Asian students have complained in recent years of relentless bullying, primarily by black students, and said school officials turned a blind eye to their pleas for help.

The school suspended about 10 students after the attacks in December 2009, while increasing police patrols and installing dozens of new security cameras to watch the halls.

Wei Chen, 19, who graduated from the school in June, endured two attacks in the three years he spent there after coming to the U.S. from a small town in China.

He reported the first attack in 2007, but said nothing was done. So two years later, he helped organize a student boycott after five friends were attacked by fellow students on the subway. Now a community college student, he passes the high school every day - and feels a sense of pride.

"We got new leadership now," said Chen, referring to principal Otis Hackney, who has earned high marks from the Asian-American community since taking over in May.

"I learned students are not kids anymore. We are the youth advocates. We are the organizers, the future," Chen said.

Community organizer Helen Gym of Asian Americans United called the student-on-student violence appalling - but said the yearlong inaction of school officials stung even more.

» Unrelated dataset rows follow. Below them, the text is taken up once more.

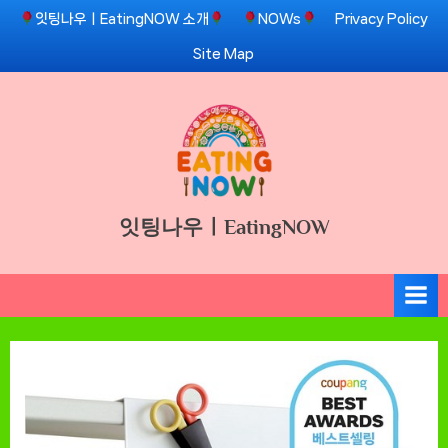
Skip
잇팅나우ㅣEatingNOW 소개
NOWs
Privacy Policy
to
Site Map
content
잇팅나우ㅣEatingNOW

"The focus of our (federal) complaint was never about problematic young people," she told Superintendent Arlene Ackerman and other board members Wednesday. "As appalling as the December (2009) attacks on Asian youth were, it was truly the egregious conduct of school officials that warranted ... the federal intervention."

The school district acknowledged no wrongdoing in signing the settlements with both the Justice Department and the Pennsylvania Human Relations Commission, but agreed to 27 pages of reforms and reporting requirements. The oversight will be in place through June 2013.